The Tarentaise Valley (Vallée de la Tarentaise, /fr/; Tarentèsa; Italian: Tarantasia) is a valley of the Isère River in the heart of the French Alps, located in the Savoy region of France. The valley is named for the ancient town of Darantasia, the capital of the pre-Roman Centrones tribe.

== Description ==
At the foot of the valley, in the west, is the city of Albertville. Going east up the valley, Moûtiers is reached, then Aime, and finally the last large town, Bourg-Saint-Maurice.

The area is internationally best known for its world-renowned ski resorts, including Les Trois Vallées (Courchevel, Méribel, Val Thorens etc.—off a side valley from Moûtiers), Paradiski with La Plagne above Aime, and Les Arcs above Bourg-Saint-Maurice. Tignes-Val-d'Isère is further up the valley. These communities hosted most of the events for the 1992 Albertville Winter Olympics.

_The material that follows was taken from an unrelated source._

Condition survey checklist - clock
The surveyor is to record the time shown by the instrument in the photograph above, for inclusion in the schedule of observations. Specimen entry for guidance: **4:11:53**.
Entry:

There were once plans to interlink all systems and resorts to create the—by far—largest ski area in the world. However that vision was ended with the creation of the Vanoise National Park. Other ski areas includes Sainte-Foy-Tarentaise, La Rosière, and Valmorel.

In the winter, the valley is a cul-de-sac, with its road finishing at Val d'Isere. In the summer, there is a pass over to the Maurienne at the head of the valley Col de l'Iseran, and a couple of others further down, including the Little St Bernard Pass eastwards to Italy via La Rosiere and La Thuile and the Cormet de Roselend northwards.

Both sides of the valley, but especially the sunnier northern side, have rural farming communities all the way along. The colder southern side tends to be dominated by the ski resorts but has occasional small hamlets.

== Transport ==
The valley has a railway as far as Bourg-Saint-Maurice, which, in the winter season, has various direct sleeper trains from Paris and Eurostar trains from London. The valley road N90 is dual carriageway as far as Moûtiers, after which it becomes a standard two-lane but single-carriageway road, which can see substantial queues in winter. This road is currently receiving funding from the European Union for a significant improvement project between Aime and Moûtiers, one of the narrowest points in the valley.